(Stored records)
····················

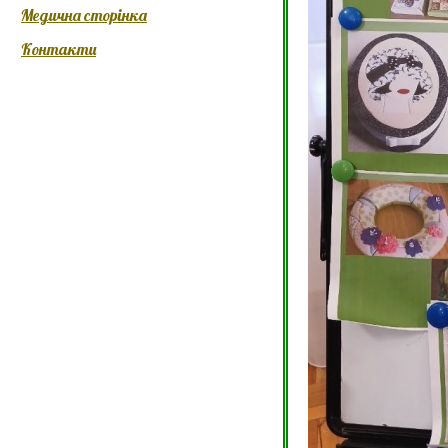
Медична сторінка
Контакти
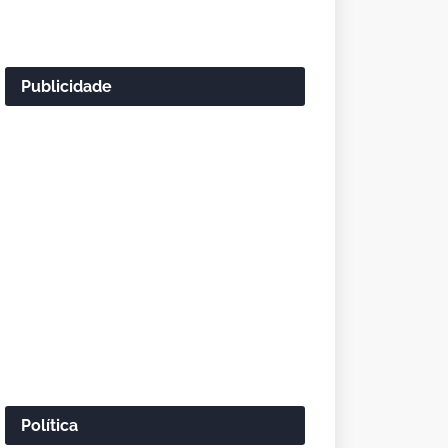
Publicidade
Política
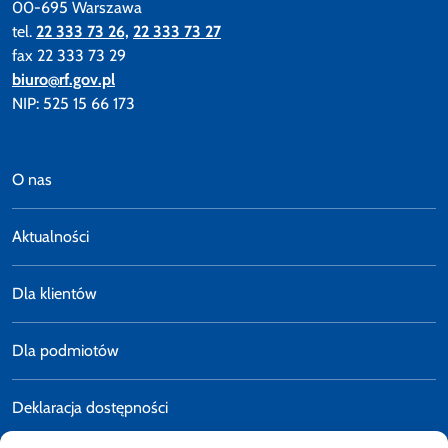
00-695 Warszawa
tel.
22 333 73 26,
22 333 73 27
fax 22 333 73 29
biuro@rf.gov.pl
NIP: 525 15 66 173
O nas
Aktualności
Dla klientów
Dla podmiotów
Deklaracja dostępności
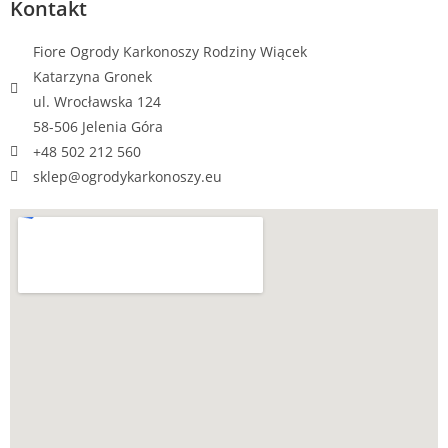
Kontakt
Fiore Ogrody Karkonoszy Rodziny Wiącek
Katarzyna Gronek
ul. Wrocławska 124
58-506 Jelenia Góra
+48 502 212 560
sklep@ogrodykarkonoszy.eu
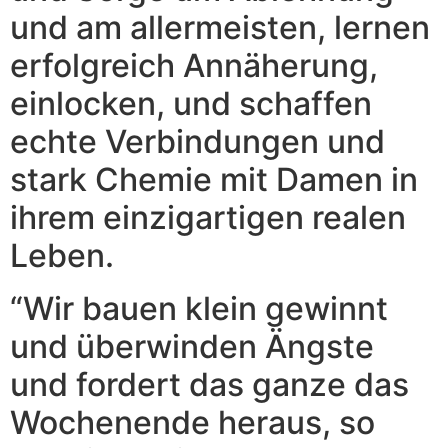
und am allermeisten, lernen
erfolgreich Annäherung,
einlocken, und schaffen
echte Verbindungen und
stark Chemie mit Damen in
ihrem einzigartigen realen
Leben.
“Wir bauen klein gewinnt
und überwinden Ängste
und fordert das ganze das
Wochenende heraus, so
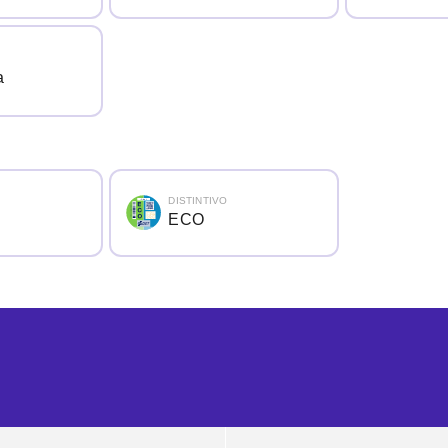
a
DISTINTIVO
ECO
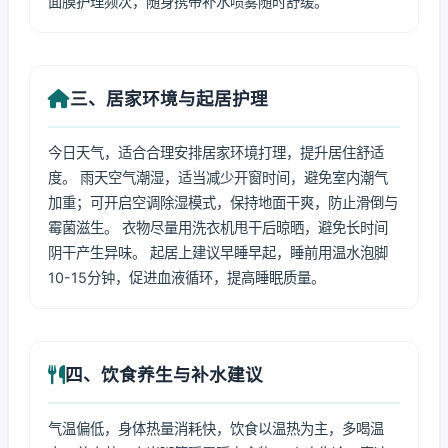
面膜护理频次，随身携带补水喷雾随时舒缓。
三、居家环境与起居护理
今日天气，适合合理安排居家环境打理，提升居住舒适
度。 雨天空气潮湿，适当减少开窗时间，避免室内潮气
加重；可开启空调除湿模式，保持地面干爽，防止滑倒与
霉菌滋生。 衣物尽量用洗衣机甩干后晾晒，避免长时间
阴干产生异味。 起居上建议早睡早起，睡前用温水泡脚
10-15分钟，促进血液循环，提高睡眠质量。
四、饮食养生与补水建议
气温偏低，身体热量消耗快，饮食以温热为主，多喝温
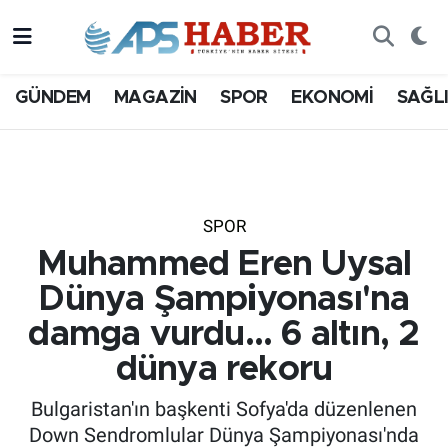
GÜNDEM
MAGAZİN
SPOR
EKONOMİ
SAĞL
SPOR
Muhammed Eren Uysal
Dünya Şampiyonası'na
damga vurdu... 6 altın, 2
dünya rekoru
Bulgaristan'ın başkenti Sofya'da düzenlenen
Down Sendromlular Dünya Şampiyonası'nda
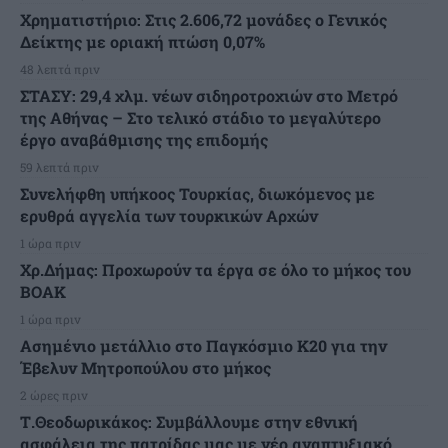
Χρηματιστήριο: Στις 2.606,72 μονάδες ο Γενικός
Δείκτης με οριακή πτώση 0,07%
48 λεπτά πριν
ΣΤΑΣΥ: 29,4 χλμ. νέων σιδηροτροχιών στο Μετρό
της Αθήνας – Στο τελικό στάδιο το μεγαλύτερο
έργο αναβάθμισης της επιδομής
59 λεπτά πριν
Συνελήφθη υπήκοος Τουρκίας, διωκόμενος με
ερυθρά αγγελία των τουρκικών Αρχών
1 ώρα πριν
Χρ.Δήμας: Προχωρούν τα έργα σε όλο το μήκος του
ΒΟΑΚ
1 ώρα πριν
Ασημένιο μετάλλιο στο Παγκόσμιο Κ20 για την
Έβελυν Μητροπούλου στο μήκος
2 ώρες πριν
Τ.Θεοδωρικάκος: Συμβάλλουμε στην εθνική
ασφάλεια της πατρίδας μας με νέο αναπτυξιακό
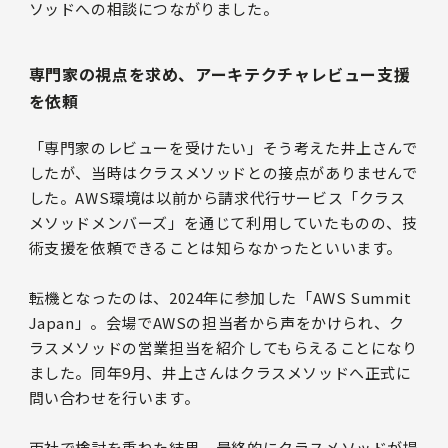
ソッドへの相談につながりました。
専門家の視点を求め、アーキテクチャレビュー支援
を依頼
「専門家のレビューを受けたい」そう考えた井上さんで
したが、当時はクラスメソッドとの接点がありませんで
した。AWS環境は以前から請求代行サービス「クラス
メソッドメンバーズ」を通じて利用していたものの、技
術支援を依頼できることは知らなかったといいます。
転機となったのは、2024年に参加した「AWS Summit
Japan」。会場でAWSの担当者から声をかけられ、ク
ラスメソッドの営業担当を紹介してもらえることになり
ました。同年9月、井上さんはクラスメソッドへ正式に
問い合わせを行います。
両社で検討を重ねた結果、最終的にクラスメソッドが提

····················

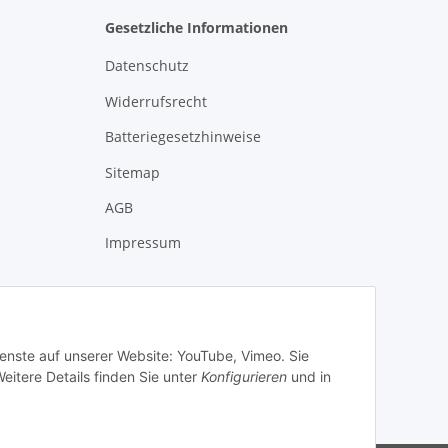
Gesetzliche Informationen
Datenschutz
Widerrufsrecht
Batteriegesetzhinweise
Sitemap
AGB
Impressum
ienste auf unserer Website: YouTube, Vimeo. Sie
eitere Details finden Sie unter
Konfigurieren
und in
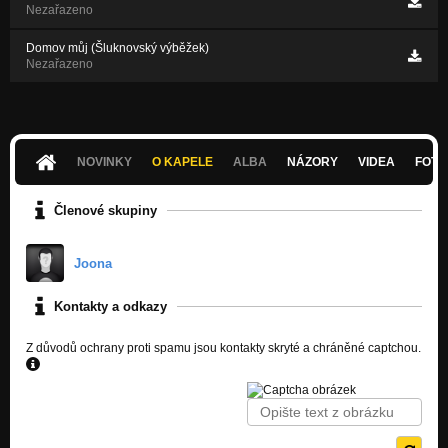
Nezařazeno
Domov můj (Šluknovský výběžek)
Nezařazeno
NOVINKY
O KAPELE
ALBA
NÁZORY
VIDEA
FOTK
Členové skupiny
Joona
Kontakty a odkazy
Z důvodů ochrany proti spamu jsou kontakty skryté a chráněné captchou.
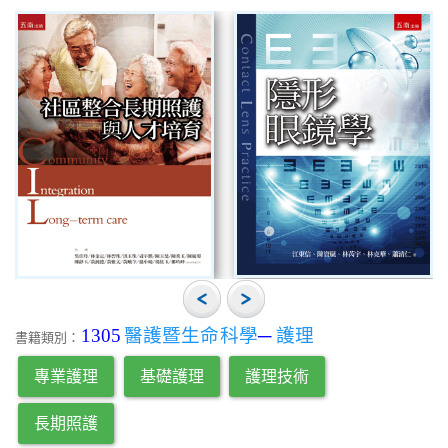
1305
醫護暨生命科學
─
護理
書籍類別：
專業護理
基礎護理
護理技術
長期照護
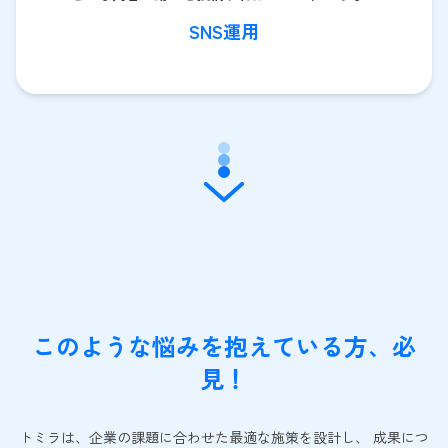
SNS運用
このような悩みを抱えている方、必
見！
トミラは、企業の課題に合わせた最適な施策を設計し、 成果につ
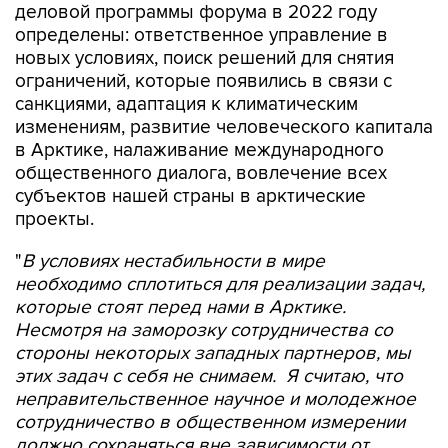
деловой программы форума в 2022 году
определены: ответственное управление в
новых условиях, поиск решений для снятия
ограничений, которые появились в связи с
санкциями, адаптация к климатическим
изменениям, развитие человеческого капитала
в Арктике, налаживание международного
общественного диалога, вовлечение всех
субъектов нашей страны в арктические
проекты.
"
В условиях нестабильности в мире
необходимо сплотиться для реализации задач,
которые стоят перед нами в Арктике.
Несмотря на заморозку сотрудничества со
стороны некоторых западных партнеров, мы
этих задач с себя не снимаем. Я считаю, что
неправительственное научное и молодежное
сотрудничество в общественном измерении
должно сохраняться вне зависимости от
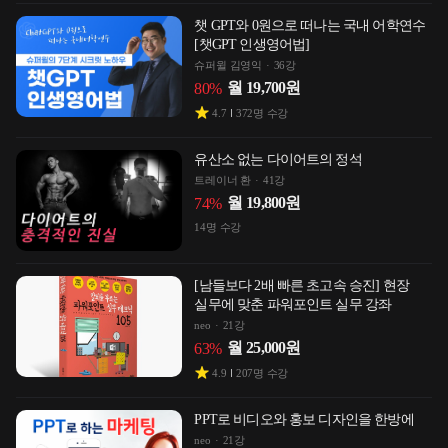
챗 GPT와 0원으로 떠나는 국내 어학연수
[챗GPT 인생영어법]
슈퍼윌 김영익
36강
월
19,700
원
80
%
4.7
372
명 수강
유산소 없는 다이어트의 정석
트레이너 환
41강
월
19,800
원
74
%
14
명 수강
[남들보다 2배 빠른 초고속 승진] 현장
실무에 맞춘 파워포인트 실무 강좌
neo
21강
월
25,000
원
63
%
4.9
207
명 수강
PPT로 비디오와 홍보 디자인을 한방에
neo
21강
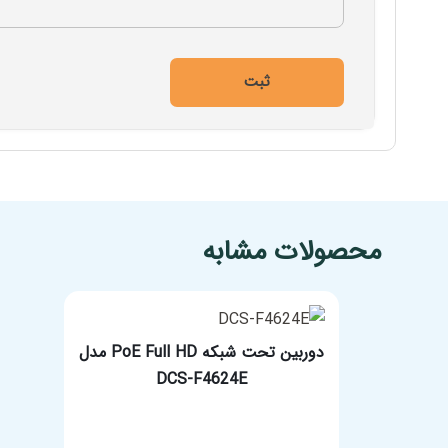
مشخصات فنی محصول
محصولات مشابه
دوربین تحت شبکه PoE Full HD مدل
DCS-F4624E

····················

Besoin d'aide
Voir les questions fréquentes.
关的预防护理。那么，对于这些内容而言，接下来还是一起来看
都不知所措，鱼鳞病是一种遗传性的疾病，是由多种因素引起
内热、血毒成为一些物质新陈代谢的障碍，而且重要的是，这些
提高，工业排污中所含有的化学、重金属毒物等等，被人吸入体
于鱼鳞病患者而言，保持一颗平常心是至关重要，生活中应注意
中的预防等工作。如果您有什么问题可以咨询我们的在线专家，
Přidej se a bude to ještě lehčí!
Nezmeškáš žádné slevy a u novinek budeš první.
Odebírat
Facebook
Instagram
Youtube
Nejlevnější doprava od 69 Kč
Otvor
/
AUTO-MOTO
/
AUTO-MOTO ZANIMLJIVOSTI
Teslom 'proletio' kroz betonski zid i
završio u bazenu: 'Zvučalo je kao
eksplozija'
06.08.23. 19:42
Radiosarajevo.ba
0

····················

TASK OBJECTIVE = Each line from the one that contains "Έβελυν Μητροπούλου στο μήκος" down to the one that contains "両社で検討を重ねた結果、最終的にクラスメソッドが提" is to be returned exactly as it stands above, both ends included, with pictures removed.

RESPONSE TO THIS TASK =
Έβελυν Μητροπούλου στο μήκος
2 ώρες πριν
Τ.Θεοδωρικάκος: Συμβάλλουμε στην εθνική
ασφάλεια της πατρίδας μας με νέο αναπτυξιακό
ソッドへの相談につながりました。
専門家の視点を求め、アーキテクチャレビュー支援
を依頼
「専門家のレビューを受けたい」そう考えた井上さんで
したが、当時はクラスメソッドとの接点がありませんで
した。AWS環境は以前から請求代行サービス「クラス
メソッドメンバーズ」を通じて利用していたものの、技
術支援を依頼できることは知らなかったといいます。
転機となったのは、2024年に参加した「AWS Summit
Japan」。会場でAWSの担当者から声をかけられ、ク
ラスメソッドの営業担当を紹介してもらえることになり
ました。同年9月、井上さんはクラスメソッドへ正式に
問い合わせを行います。
両社で検討を重ねた結果、最終的にクラスメソッドが提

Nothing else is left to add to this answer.